▶

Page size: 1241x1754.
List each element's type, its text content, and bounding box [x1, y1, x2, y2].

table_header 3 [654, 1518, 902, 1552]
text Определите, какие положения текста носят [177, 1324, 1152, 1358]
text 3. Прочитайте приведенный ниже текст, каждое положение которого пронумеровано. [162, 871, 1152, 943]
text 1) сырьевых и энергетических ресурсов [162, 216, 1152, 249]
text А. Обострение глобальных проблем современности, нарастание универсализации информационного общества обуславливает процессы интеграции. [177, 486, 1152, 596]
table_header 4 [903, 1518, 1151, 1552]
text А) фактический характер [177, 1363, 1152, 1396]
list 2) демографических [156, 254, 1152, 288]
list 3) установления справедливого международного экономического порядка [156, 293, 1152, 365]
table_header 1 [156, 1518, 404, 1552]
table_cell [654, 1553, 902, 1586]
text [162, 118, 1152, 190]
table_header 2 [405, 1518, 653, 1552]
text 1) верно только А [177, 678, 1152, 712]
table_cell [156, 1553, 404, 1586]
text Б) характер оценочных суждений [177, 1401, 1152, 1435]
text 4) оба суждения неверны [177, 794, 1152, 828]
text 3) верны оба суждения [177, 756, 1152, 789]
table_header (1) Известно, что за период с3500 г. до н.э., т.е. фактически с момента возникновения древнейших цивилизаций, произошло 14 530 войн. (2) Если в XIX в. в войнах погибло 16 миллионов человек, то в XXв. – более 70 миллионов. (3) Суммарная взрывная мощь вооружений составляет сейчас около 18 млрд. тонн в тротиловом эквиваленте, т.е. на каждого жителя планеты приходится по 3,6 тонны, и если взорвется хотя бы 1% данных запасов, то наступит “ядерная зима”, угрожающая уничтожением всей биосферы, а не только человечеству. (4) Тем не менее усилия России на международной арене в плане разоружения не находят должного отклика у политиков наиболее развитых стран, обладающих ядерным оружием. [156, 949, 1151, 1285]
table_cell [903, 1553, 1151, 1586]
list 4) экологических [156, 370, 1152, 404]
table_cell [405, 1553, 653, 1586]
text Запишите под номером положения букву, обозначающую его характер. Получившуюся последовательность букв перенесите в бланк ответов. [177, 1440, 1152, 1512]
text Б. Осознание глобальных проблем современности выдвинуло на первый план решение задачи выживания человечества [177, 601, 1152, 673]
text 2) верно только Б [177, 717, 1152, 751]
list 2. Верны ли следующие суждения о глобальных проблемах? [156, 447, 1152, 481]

◀

- WHAT TO DO
All lines carrying the word "суждения" must be copied from the data above.

- OUTPUT
text 4) оба суждения неверны [177, 794, 1152, 828]
text 3) верны оба суждения [177, 756, 1152, 789]
list 2. Верны ли следующие суждения о глобальных проблемах? [156, 447, 1152, 481]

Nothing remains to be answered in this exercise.